On the bad news box there are a few suggestions as to what sort of things can cause model instability. One of those is that the size of a chronon may be too large. When we changed the angular frequency of the forcing function from 1 to 0.1, we increased the time to complete a cycle by a factor of 10. Since the size of a chronon is set by specifying the number of chronons per cycle, the chronon size was also increased by a factor of 10. The way to keep an eye on this is to watch the dt = statement in the bottom margin. In general we need to keep this under about 0.1 time units. Let's go back and fix the model, setting the angular frequency at 0.1 but increasing the number of chronons per cycle to 1000. You may see the effect by running the modified model.

Now let's go the other way with the frequency of the forcing function. We restore the energy loss coefficient to .05 and put the number of chronons per cycle back to 100. Then make the angular frequency 10. Run this new model.

You begin to see some of the power of using mathematical models. In a few minutes you have learned what it would take weeks and thousands of dollars to learn in a mechanical lab. Let's go back to the model and restore the original parameters of angular frequency = 1, energy loss coefficient of 0.05 and chronons per cycle of 100. Then in the Poincaré Section view we will see the cross-section of the attractor sliced at time equal zero with zero phase angle. The next model is set up to be centered on the cross-section and zoomed so that the image nearly fills the drawing area.

In the next model the only change is to introduce a phase angle of pi/2 = 1.57 radians. Remember that the argument of the cosine in the forcing function is angular frequency times time, plus the phase angle so any non-zero phase angle has the effect of shifting the origin of the time axis. Compare the two Poincaré sections to the two images in the orbit section view above, one at the (p,v) plane and one 90 degrees from it.

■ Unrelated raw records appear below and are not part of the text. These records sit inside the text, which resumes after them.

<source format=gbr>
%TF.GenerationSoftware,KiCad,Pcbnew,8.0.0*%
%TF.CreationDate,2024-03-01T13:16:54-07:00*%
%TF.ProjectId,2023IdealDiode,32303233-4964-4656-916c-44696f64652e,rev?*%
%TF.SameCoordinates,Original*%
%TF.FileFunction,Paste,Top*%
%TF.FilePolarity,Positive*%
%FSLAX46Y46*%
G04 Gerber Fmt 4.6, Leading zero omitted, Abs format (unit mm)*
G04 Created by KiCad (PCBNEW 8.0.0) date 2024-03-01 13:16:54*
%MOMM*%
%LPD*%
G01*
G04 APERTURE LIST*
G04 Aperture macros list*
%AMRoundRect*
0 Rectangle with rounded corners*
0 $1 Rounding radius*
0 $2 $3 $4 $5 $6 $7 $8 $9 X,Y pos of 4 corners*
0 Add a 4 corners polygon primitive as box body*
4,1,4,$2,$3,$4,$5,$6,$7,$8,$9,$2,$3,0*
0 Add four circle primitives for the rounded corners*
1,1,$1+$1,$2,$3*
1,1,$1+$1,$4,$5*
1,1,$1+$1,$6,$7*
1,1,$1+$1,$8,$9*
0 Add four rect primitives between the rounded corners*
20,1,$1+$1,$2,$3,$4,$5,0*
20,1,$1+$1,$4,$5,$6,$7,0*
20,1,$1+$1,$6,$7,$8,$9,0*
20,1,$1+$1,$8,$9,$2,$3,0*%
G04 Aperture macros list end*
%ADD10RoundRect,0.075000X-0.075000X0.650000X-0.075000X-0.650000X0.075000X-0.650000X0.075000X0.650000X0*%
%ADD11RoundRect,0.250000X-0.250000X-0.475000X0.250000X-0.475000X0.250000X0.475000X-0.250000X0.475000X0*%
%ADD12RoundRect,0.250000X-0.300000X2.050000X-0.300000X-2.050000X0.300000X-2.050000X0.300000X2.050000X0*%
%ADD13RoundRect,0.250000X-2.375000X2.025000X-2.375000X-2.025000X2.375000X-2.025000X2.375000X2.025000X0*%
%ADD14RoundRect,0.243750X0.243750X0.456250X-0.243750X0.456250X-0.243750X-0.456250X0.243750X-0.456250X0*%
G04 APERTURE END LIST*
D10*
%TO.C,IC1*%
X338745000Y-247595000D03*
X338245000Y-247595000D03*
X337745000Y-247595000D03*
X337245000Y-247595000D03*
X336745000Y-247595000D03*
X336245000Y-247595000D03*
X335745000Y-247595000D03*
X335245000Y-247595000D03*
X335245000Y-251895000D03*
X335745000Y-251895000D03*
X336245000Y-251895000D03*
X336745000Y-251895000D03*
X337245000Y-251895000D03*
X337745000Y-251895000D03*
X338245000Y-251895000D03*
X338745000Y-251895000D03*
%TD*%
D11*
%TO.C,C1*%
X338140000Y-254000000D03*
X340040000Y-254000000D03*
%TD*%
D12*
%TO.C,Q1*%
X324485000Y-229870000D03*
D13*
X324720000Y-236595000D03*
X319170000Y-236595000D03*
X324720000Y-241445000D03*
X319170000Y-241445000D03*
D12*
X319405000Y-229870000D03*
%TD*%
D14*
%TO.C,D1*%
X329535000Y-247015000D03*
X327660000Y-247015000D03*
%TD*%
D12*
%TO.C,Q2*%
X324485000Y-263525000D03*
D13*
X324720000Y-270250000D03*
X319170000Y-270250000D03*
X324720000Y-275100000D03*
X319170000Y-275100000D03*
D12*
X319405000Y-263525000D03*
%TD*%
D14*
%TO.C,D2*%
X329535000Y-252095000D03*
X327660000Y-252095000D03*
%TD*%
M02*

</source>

Now if you would, go back to the base model except we have put in an energy loss coefficient of 0.085 and chronons per cycle of 1000.

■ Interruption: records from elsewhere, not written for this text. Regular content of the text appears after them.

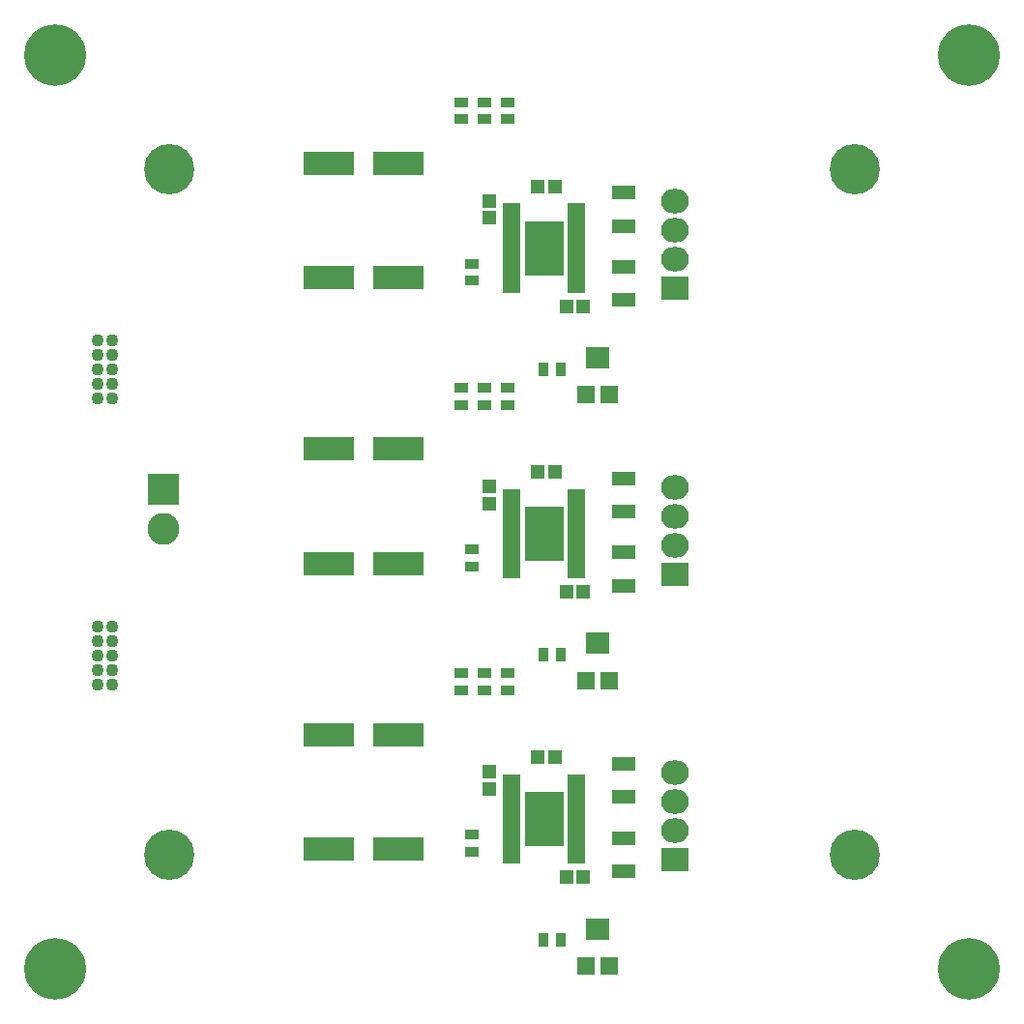
<source format=gbr>
G04 #@! TF.FileFunction,Soldermask,Top*
%FSLAX46Y46*%
G04 Gerber Fmt 4.6, Leading zero omitted, Abs format (unit mm)*
G04 Created by KiCad (PCBNEW (2015-12-07 BZR 6352)-product) date Sun 16 Jul 2017 10:51:14 AM EDT*
%MOMM*%
G01*
G04 APERTURE LIST*
%ADD10C,0.100000*%
%ADD11R,4.400500X2.000200*%
%ADD12R,1.300000X0.900000*%
%ADD13R,1.150000X1.200000*%
%ADD14R,1.200000X1.150000*%
%ADD15R,1.600000X1.600000*%
%ADD16R,2.000000X1.900000*%
%ADD17R,0.900000X1.300000*%
%ADD18R,2.100000X1.300000*%
%ADD19R,1.500000X0.800000*%
%ADD20R,3.400000X4.720000*%
%ADD21R,2.432000X2.127200*%
%ADD22O,2.432000X2.127200*%
%ADD23C,1.100000*%
%ADD24C,4.400000*%
%ADD25C,5.400000*%
%ADD26C,2.800000*%
%ADD27R,2.800000X2.800000*%
G04 APERTURE END LIST*
D10*
D11*
X116050540Y-95500000D03*
X109949460Y-95500000D03*
X116050540Y-70500000D03*
X109949460Y-70500000D03*
D12*
X123573908Y-90112684D03*
X123573908Y-91612684D03*
X121573908Y-90112684D03*
X121573908Y-91612684D03*
D13*
X124000000Y-98750000D03*
X124000000Y-100250000D03*
D12*
X125573908Y-90112684D03*
X125573908Y-91612684D03*
D14*
X129750000Y-97500000D03*
X128250000Y-97500000D03*
D11*
X116050540Y-105500000D03*
X109949460Y-105500000D03*
D15*
X132500000Y-115750000D03*
D16*
X133500000Y-112500000D03*
D15*
X134500000Y-115750000D03*
D17*
X128750000Y-113500000D03*
X130250000Y-113500000D03*
D12*
X122500000Y-104250000D03*
X122500000Y-105750000D03*
D14*
X132250000Y-108000000D03*
X130750000Y-108000000D03*
D18*
X135750000Y-98050000D03*
X135750000Y-100950000D03*
X135750000Y-107450000D03*
X135750000Y-104550000D03*
D19*
X125950000Y-99325000D03*
X125950000Y-99975000D03*
X125950000Y-100625000D03*
X125950000Y-101275000D03*
X125950000Y-101925000D03*
X125950000Y-102575000D03*
X125950000Y-103225000D03*
X125950000Y-103875000D03*
X125950000Y-104525000D03*
X125950000Y-105175000D03*
X125950000Y-105825000D03*
X125950000Y-106475000D03*
X131650000Y-106475000D03*
X131650000Y-105825000D03*
X131650000Y-105175000D03*
X131650000Y-104525000D03*
X131650000Y-103875000D03*
X131650000Y-103225000D03*
X131650000Y-102575000D03*
X131650000Y-101925000D03*
X131650000Y-101275000D03*
X131650000Y-100625000D03*
X131650000Y-99975000D03*
X131650000Y-99325000D03*
D20*
X128800000Y-102900000D03*
D21*
X140250000Y-106435000D03*
D22*
X140250000Y-103895000D03*
X140250000Y-101355000D03*
X140250000Y-98815000D03*
D12*
X123573908Y-65112684D03*
X123573908Y-66612684D03*
X121573908Y-65112684D03*
X121573908Y-66612684D03*
D13*
X124000000Y-73750000D03*
X124000000Y-75250000D03*
D12*
X125573908Y-65112684D03*
X125573908Y-66612684D03*
D14*
X129750000Y-72500000D03*
X128250000Y-72500000D03*
D11*
X116050540Y-80500000D03*
X109949460Y-80500000D03*
D15*
X132500000Y-90750000D03*
D16*
X133500000Y-87500000D03*
D15*
X134500000Y-90750000D03*
D17*
X128750000Y-88500000D03*
X130250000Y-88500000D03*
D12*
X122500000Y-79250000D03*
X122500000Y-80750000D03*
D14*
X132250000Y-83000000D03*
X130750000Y-83000000D03*
D18*
X135750000Y-73050000D03*
X135750000Y-75950000D03*
X135750000Y-82450000D03*
X135750000Y-79550000D03*
D19*
X125950000Y-74325000D03*
X125950000Y-74975000D03*
X125950000Y-75625000D03*
X125950000Y-76275000D03*
X125950000Y-76925000D03*
X125950000Y-77575000D03*
X125950000Y-78225000D03*
X125950000Y-78875000D03*
X125950000Y-79525000D03*
X125950000Y-80175000D03*
X125950000Y-80825000D03*
X125950000Y-81475000D03*
X131650000Y-81475000D03*
X131650000Y-80825000D03*
X131650000Y-80175000D03*
X131650000Y-79525000D03*
X131650000Y-78875000D03*
X131650000Y-78225000D03*
X131650000Y-77575000D03*
X131650000Y-76925000D03*
X131650000Y-76275000D03*
X131650000Y-75625000D03*
X131650000Y-74975000D03*
X131650000Y-74325000D03*
D20*
X128800000Y-77900000D03*
D21*
X140250000Y-81435000D03*
D22*
X140250000Y-78895000D03*
X140250000Y-76355000D03*
X140250000Y-73815000D03*
D19*
X125950000Y-49325000D03*
X125950000Y-49975000D03*
X125950000Y-50625000D03*
X125950000Y-51275000D03*
X125950000Y-51925000D03*
X125950000Y-52575000D03*
X125950000Y-53225000D03*
X125950000Y-53875000D03*
X125950000Y-54525000D03*
X125950000Y-55175000D03*
X125950000Y-55825000D03*
X125950000Y-56475000D03*
X131650000Y-56475000D03*
X131650000Y-55825000D03*
X131650000Y-55175000D03*
X131650000Y-54525000D03*
X131650000Y-53875000D03*
X131650000Y-53225000D03*
X131650000Y-52575000D03*
X131650000Y-51925000D03*
X131650000Y-51275000D03*
X131650000Y-50625000D03*
X131650000Y-49975000D03*
X131650000Y-49325000D03*
D20*
X128800000Y-52900000D03*
D13*
X124000000Y-48750000D03*
X124000000Y-50250000D03*
D14*
X132250000Y-58000000D03*
X130750000Y-58000000D03*
X129750000Y-47500000D03*
X128250000Y-47500000D03*
D12*
X122500000Y-54250000D03*
X122500000Y-55750000D03*
X125573908Y-40112684D03*
X125573908Y-41612684D03*
X123573908Y-40112684D03*
X123573908Y-41612684D03*
X121573908Y-40112684D03*
X121573908Y-41612684D03*
D18*
X135750000Y-57450000D03*
X135750000Y-54550000D03*
X135750000Y-48050000D03*
X135750000Y-50950000D03*
D17*
X128750000Y-63500000D03*
X130250000Y-63500000D03*
D15*
X132500000Y-65750000D03*
D16*
X133500000Y-62500000D03*
D15*
X134500000Y-65750000D03*
D11*
X116050540Y-45500000D03*
X109949460Y-45500000D03*
X116050540Y-55500000D03*
X109949460Y-55500000D03*
D21*
X140250000Y-56435000D03*
D22*
X140250000Y-53895000D03*
X140250000Y-51355000D03*
X140250000Y-48815000D03*
D23*
X89730000Y-86000000D03*
X91000000Y-86000000D03*
X89730000Y-87270000D03*
X91000000Y-87270000D03*
X89730000Y-88540000D03*
X91000000Y-88540000D03*
X89730000Y-89810000D03*
X91000000Y-89810000D03*
X89730000Y-91080000D03*
X91000000Y-91080000D03*
X89730000Y-61000000D03*
X91000000Y-61000000D03*
X89730000Y-62270000D03*
X91000000Y-62270000D03*
X89730000Y-63540000D03*
X91000000Y-63540000D03*
X89730000Y-64810000D03*
X91000000Y-64810000D03*
X89730000Y-66080000D03*
X91000000Y-66080000D03*
D24*
X96000000Y-106000000D03*
X156000000Y-106000000D03*
X156000000Y-46000000D03*
X96000000Y-46000000D03*
D25*
X86000000Y-116000000D03*
X86000000Y-36000000D03*
X166000000Y-36000000D03*
X166000000Y-116000000D03*
D26*
X95500000Y-77500000D03*
D27*
X95500000Y-74000000D03*
M02*

</source>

If you have followed my suggestions so far, you have seen some of the techniques by which you can manipulate a mathematical model to make predictions about the underlying physical reality. The mathematics of chaos plays a major role in other dynamical systems also, including growth and decay of ecological systems, competition for scarce resources and the beating of a human heart. We will leave the exploration of these ideas for another course, DynaLab.

For the last time, are there any questions?